Staffordshire pensioner’s lucky escape to feature on Channel 5 Documentary
A 73-year-old Staffordshire granddad who looked like he’d been “mauled by a lion” after falling on a moving escalator is to feature in the first episode of the latest series of 999: Critical Condition, the exclusive documentary charting the life and death decisions and actions of staff at University Hospitals of North Midlands.
Frank Ball, of Hednesford, near Cannock, was dragged upside down on an escalator impaling his head and trapping his leg before being taken to the Major Trauma Centre at Royal Stoke University Hospital.
Today Frank, a retired electrical engineer, said: “My wife and I had ordered me a new coat and we popped in to pick it up. As I got on the escalator she called me back because the collection point was on the ground floor and as I turned round I fell forward. The escalator got my trousers and started taking me up backwards. My injuries pretty much made me look like I had been mauled by a lion; there was a lot of blood.”
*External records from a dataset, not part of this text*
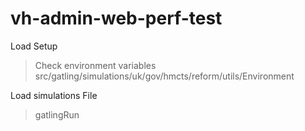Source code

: # vh-admin-web-perf-test

 Load Setup 
 > Check environment variables
 > src/gatling/simulations/uk/gov/hmcts/reform/utils/Environment

 Load simulations File
> gatlingRun
 
 



                
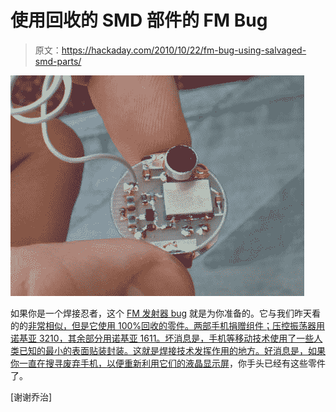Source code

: # 使用回收的 SMD 部件的 FM Bug

> 原文：<https://hackaday.com/2010/10/22/fm-bug-using-salvaged-smd-parts/>

![](img/b8f3e0795ccac3f2081cabe06d642478.png "smd-FM-bug")

如果你是一个焊接忍者，这个 [FM 发射器 bug](http://www.elektronika.ba/408/fm-bug-420-480-mhz/) 就是为你准备的。它与我们昨天看的的[非常相似，但是它使用 100%回收的零件。两部手机捐赠组件；压控振荡器用诺基亚 3210，其余部分用诺基亚 1611。坏消息是，手机等移动技术使用了一些人类已知的最小的表面贴装封装。这就是焊接技术发挥作用的地方。好消息是，如果你一直在搜寻废弃手机，以便](http://hackaday.com/2010/10/21/tiny-fm-transmitter-bugs-rooms/)[重新利用它们的液晶显示屏](http://hackaday.com/2010/10/14/touring-the-available-nokia-lcd-screens/)，你手头已经有这些零件了。

[谢谢乔治]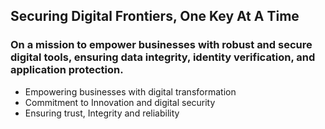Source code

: ## Securing Digital Frontiers, One Key At A Time

### On a mission to empower businesses with robust and secure digital tools, ensuring data integrity, identity verification, and application protection. 

- Empowering businesses with digital transformation
- Commitment to Innovation and digital security
- Ensuring trust, Integrity and reliability

<!--

**Here are some ideas to get you started:**

🙋‍♀️ A short introduction - what is your organization all about?
🌈 Contribution guidelines - how can the community get involved?
👩‍💻 Useful resources - where can the community find your docs? Is there anything else the community should know?
🍿 Fun facts - what does your team eat for breakfast?
🧙 Remember, you can do mighty things with the power of [Markdown](https://docs.github.com/github/writing-on-github/getting-started-with-writing-and-formatting-on-github/basic-writing-and-formatting-syntax)
-->
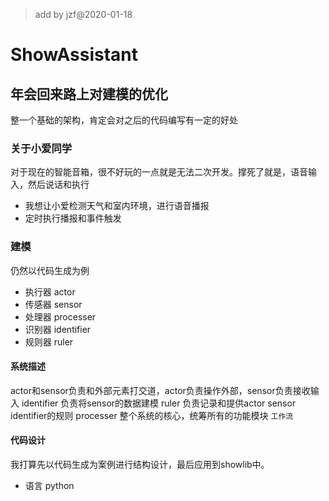 >add by jzf@2020-01-18

# ShowAssistant 

## 年会回来路上对建模的优化

整一个基础的架构，肯定会对之后的代码编写有一定的好处

### 关于小爱同学

对于现在的智能音箱，很不好玩的一点就是无法二次开发。撑死了就是，语音输入，然后说话和执行

* 我想让小爱检测天气和室内环境，进行语音播报
* 定时执行播报和事件触发

### 建模

仍然以代码生成为例

* 执行器 actor
* 传感器 sensor
* 处理器 processer
* 识别器 identifier
* 规则器 ruler 

#### 系统描述

actor和sensor负责和外部元素打交道，actor负责操作外部，sensor负责接收输入
identifier 负责将sensor的数据建模
ruler 负责记录和提供actor sensor identifier的规则
processer 整个系统的核心，统筹所有的功能模块 `工作流`

#### 代码设计

我打算先以代码生成为案例进行结构设计，最后应用到showlib中。

* 语言 python
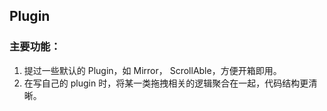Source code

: ## Plugin

### 主要功能：

1. 提过一些默认的 Plugin，如 Mirror， ScrollAble，方便开箱即用。
2. 在写自己的 plugin 时，将某一类拖拽相关的逻辑聚合在一起，代码结构更清晰。
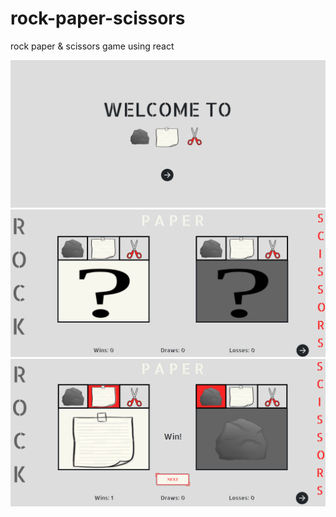# rock-paper-scissors
rock paper &amp; scissors game using react

![](images/rpc-homepage.png)
![](images/rpc-blank.png)
![](images/rpc-filled.png)


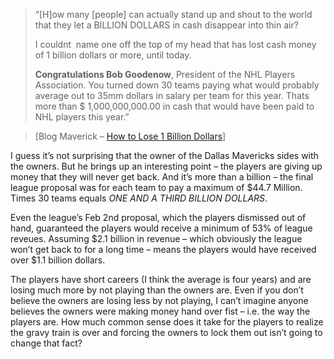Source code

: > “[H]ow many [people] can actually stand up and shout to the world that
> they let a BILLION DOLLARS in cash disappear into thin air?
>
> I couldnt  name one off the top of my head that has lost cash money of
> 1 billion dollars or more, until today.
>
> **Congratulations Bob Goodenow**, President of the NHL Players
> Association. You turned down 30 teams paying what would probably
> average out to 35mm dollars in salary per team for this year. Thats
> more than \$ 1,000,000,000.00 in cash that would have been paid to NHL
> players this year.” 

> [Blog Maverick – [How to Lose 1 Billion Dollars](http://www.blogmaverick.com/entry/1234000837032305/)]

I guess it’s not surprising that the owner of the Dallas Mavericks sides
with the owners. But he brings up an interesting point – the players are
giving up money that they will never get back. And it’s more than a
billion – the final league proposal was for each team to pay a maximum
of \$44.7 Million. Times 30 teams equals *ONE AND A THIRD BILLION
DOLLARS*.

Even the league’s Feb 2nd proposal, which the players dismissed out of
hand, guaranteed the players would receive a minimum of 53% of league
reveues. Assuming \$2.1 billion in revenue – which obviously the league
won’t get back to for a long time – means the players would have
received over \$1.1 billion dollars.

The players have short careers (I think the average is four years) and
are losing much more by not playing than the owners are. Even if you
don’t believe the owners are losing less by not playing, I can’t imagine
anyone believes the owners were making money hand over fist – i.e. the
way the players are. How much common sense does it take for the players
to realize the gravy train is over and forcing the owners to lock them
out isn’t going to change that fact?
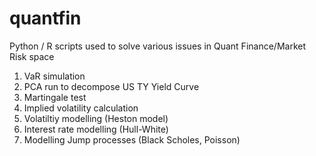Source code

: # quantfin
Python / R scripts used to solve various issues in Quant Finance/Market Risk space

1. VaR simulation
2. PCA run to decompose US TY Yield Curve
3. Martingale test
4. Implied volatility calculation
5. Volatiltiy modelling (Heston model)
6. Interest rate modelling (Hull-White)
7. Modelling Jump processes (Black Scholes, Poisson)
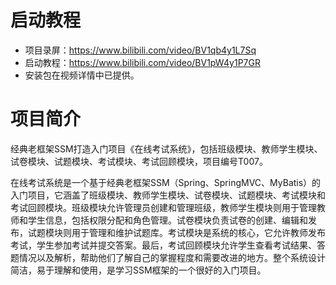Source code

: # 启动教程

- 项目录屏：https://www.bilibili.com/video/BV1qb4y1L7Sq
- 启动教程：https://www.bilibili.com/video/BV1pW4y1P7GR
- 安装包在视频详情中已提供。


# 项目简介
经典老框架SSM打造入门项目《在线考试系统》，包括班级模块、教师学生模块、试卷模块、试题模块、考试模块、考试回顾模块，项目编号T007。

在线考试系统是一个基于经典老框架SSM（Spring、SpringMVC、MyBatis）的入门项目，它涵盖了班级模块、教师学生模块、试卷模块、试题模块、考试模块和考试回顾模块。班级模块允许管理员创建和管理班级，教师学生模块则用于管理教师和学生信息，包括权限分配和角色管理。试卷模块负责试卷的创建、编辑和发布，试题模块则用于管理和维护试题库。考试模块是系统的核心，它允许教师发布考试，学生参加考试并提交答案。最后，考试回顾模块允许学生查看考试结果、答题情况以及解析，帮助他们了解自己的掌握程度和需要改进的地方。整个系统设计简洁，易于理解和使用，是学习SSM框架的一个很好的入门项目。
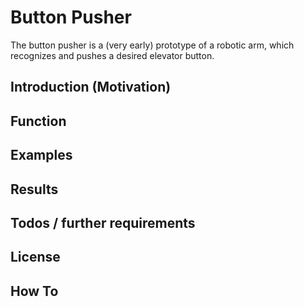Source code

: # Button Pusher
The button pusher is a (very early) prototype of a robotic arm, which recognizes and pushes a desired elevator button.

## Introduction (Motivation)

## Function

## Examples

## Results

## Todos / further requirements

## License

## How To



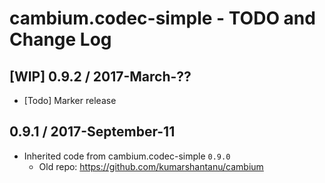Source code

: # cambium.codec-simple - TODO and Change Log

## [WIP] 0.9.2 / 2017-March-??

- [Todo] Marker release


## 0.9.1 / 2017-September-11

- Inherited code from cambium.codec-simple `0.9.0`
  - Old repo: https://github.com/kumarshantanu/cambium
He added: “Once arriving at Stoke I received a full body scan to check my injuries and my head was the worst and luckily I didn’t break my leg. However, I did break a vertebrae in the top of my spine and you could see my skull.”
Frank, who has two children and two grandchildren, needed a skin graft about 5cm by 6cm on his head. He said: “They took the skin from my thigh. My hair is growing back now and everyone is amazed at how well my head has healed.”
Frank was brought into resus at Royal Stoke University Hospital, Stoke-on-Trent and his story will be told in the latest series of 999: Critical Condition on Channel 5, tonight (Wednesday 10 May) at 9pm.
He said: “It was the first time I have been to hospital in Stoke and I was so pleased with the care I receive. I have been back on an escalator but I don’t like them. It’s had much more of an effect on my wife Rosalind who thought I was a-gonna. The good news though is that the coat fit!